### Reading text
• • • • • • •

I can say my weekend had some good, some bad, and some ????

Basically, a typical weekend!

Since I like to end things on a positive note, let's start with the bad...

H came home from "golfing" on Saturday around 1:30 am. Never came upstairs to change or check on boys. This usually implies a date night. I didn't ask him anything about it the next day, and he didn't volunteer any info.

Tonight he tells me that he booked his beach trip. I knew he would. It really didn't matter how I acted, he was going, I knew it in my heart. So while it is disappointing, it is not surprising. I am looking at it now as something that needs to happen for both of us. He needs to experience the reality of it, and I think I need this event to help move me forward.

This news would explain the ??? of my weekend. H was a little off today, said all day his stomach was bothering him and his neck was bothering him. That guilt must really be working him over...

During the kids nap time, he and I usually try to sneak in a nap. He said how tired he was, that he was going to try to sleep. About a half hour later, I hear him on the treadmill. Now mind you, he should be exercising due to his health. I can probably count the number of times he's gone on this past year on one hand. So why today, who knows? Maybe trying to get buff in one month for his romantic getaway? Good luck with that! Lol!

I'll end with the good...

Yesterday was one of the best days we have had as a family in a long time.

We've had some good days, but I felt this was really good. Very natural and relaxed.

• • • • • • •

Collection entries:
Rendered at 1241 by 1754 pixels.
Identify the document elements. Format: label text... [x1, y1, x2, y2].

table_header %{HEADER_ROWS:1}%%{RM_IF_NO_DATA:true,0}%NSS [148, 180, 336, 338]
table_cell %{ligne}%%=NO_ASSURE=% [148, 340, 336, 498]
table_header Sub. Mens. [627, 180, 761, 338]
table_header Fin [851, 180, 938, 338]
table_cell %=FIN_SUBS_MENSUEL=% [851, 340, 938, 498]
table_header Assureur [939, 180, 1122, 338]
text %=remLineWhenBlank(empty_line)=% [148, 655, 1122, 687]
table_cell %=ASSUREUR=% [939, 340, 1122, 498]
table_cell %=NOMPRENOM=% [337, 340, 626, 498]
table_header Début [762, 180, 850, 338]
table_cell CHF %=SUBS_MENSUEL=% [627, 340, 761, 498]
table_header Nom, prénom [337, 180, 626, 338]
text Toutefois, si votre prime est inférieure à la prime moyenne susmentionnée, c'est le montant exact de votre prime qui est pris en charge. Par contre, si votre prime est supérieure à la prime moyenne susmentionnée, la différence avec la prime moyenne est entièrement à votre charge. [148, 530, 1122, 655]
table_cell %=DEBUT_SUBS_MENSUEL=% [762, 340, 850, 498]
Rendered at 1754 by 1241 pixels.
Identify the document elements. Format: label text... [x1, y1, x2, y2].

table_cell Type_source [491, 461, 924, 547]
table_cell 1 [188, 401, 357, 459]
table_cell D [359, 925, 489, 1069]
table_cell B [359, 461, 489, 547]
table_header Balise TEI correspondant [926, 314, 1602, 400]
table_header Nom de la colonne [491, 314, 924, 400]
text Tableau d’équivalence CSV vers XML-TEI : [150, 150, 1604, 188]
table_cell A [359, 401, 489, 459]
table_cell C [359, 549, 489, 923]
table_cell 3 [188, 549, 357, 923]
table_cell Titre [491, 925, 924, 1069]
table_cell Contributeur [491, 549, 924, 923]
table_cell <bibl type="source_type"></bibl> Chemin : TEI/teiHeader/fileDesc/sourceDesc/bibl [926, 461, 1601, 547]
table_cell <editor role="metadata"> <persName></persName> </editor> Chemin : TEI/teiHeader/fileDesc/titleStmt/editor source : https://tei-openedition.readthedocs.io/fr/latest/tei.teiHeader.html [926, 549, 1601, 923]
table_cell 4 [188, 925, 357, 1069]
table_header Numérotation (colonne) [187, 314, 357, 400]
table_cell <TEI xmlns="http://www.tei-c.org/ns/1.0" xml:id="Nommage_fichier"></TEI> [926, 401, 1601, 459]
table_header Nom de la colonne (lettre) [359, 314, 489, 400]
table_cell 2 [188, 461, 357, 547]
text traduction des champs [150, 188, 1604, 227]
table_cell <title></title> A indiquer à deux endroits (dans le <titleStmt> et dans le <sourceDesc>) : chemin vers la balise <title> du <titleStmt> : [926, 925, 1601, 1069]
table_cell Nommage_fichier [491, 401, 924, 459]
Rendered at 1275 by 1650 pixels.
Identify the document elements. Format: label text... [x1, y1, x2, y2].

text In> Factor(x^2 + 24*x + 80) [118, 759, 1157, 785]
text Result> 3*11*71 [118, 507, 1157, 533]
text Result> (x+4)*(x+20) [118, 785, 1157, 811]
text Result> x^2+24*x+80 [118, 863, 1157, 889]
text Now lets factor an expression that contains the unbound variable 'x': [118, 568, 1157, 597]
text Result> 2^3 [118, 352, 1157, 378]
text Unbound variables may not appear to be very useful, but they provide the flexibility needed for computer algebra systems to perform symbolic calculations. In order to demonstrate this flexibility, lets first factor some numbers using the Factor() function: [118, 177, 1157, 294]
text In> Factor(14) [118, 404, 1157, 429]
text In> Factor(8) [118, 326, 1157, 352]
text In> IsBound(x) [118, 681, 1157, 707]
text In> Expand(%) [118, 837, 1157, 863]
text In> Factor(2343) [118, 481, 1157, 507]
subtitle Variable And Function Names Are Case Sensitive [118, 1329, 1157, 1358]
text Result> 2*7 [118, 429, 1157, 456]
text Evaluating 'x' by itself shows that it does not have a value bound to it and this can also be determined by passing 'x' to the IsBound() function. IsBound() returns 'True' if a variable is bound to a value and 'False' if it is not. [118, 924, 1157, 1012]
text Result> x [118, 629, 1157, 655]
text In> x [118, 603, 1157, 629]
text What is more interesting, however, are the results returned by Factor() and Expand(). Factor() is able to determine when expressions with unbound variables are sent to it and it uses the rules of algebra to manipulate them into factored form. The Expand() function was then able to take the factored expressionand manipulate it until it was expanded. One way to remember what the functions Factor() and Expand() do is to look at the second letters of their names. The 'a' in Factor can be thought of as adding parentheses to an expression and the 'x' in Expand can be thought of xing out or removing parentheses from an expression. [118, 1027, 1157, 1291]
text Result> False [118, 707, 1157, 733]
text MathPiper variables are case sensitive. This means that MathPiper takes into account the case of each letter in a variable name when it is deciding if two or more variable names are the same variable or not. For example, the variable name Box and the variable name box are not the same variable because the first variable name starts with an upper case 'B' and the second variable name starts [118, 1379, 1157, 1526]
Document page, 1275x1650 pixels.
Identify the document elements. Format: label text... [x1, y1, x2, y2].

• • • • • • •

### Exercise set
**a.** Based on the weekend post, do these statements agree with it: (i) H got home from "golfing" around 1:30 am on Saturday; (ii) the writer questioned H about that night the next day; (iii) H has used the treadmill often this past year? Answer yes or no for each and quote the words of the post that decide it.
**b.** Go on with the weekend post from its final sentence, keeping the writer's voice.
The collection entries have no connection to the weekend post.

### Answers to each task
**a.**
(i) Yes: "H came home from "golfing" on Saturday around 1:30 am."
(ii) No: "I didn't ask him anything about it the next day, and he didn't volunteer any info."
(iii) No: "I can probably count the number of times he's gone on this past year on one hand."

**b.**
It didn't start out great. I was tired from being up very early with the boys, and was feeling cranky. When he got up, I was half asleep on the couch while the boys watched tv. He leaned over me, rubbed my arm, and told me to go get some rest. He thanked me for letting him get some sleep, and said I should get some too.

So I did. And I felt better.

It was beautiful out, so we did yardwork all day. I invited him to Home Depot with me and the boys to get annuals, and he surprised me by saying yes. He was normal all day, and it is weird details that I notice. He wore an outfit that he hasn't worn since all this - it was a particular t shirt and hat, but it made him seem like him. Does that make sense? Also, usually when we are in the car, he puts his teeny bopper music on. He left my favorite station on - and was even singing along to some of the songs!

We had a nice dinner out on the deck to finish out the evening. I went to bed tired, but with a calm mind.

He ended up coming up to bed around 4:00 am. I heard his phone buzz with a text at 5:00 am. Are you kidding me?!?! He was snoring away though, didn't hear it lol! We slept with our bodies touching - I certainly wouldn't call it snuggling or anything, but he definitely wasn't clinging to the edge of the bed either. He doesn't when he comes up. Instead, he gravitates towards my side of the bed.

Hey, maybe he just wants to try to hog the bed smile

So here I am, a mixture of emotions again. A very interesting weekend. And I'm not saying that's a bad thing...

Have been reading a lot of old threads, such good info. Here is a quote I found that I would like to end with -

"CHANGE

When the winds of change blow hard enough, the most trivial of things can turn into deadly projectiles."

Winds are kicking up around here for sure!

Happy Memorial Day everyone smile


Bomb January 2012 - doesn't feel the same about me

~ "There is nothing love cannot face; there is no limit to its faith, hope, and endurance."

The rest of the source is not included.